• **Supplied information**

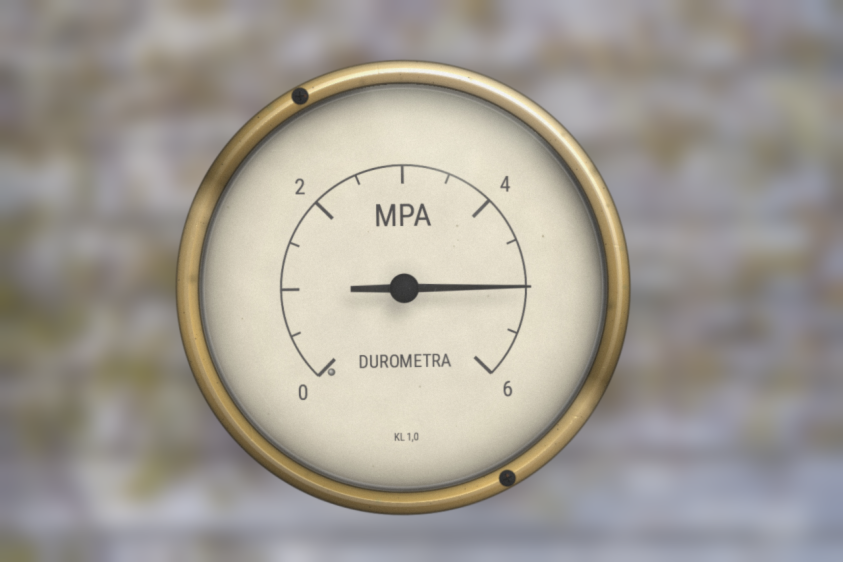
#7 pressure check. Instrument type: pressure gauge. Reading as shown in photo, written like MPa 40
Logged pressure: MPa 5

---

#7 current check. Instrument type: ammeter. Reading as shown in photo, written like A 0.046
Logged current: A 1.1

--

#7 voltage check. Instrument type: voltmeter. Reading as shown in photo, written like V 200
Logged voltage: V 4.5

• **Task item**
Transcribe the listing from the line containing "#7 current check." through the line containing "Logged current: A 1.1", including both of those lines and reproducing every character unchanged.

• **Exercise solution**
#7 current check. Instrument type: ammeter. Reading as shown in photo, written like A 0.046
Logged current: A 1.1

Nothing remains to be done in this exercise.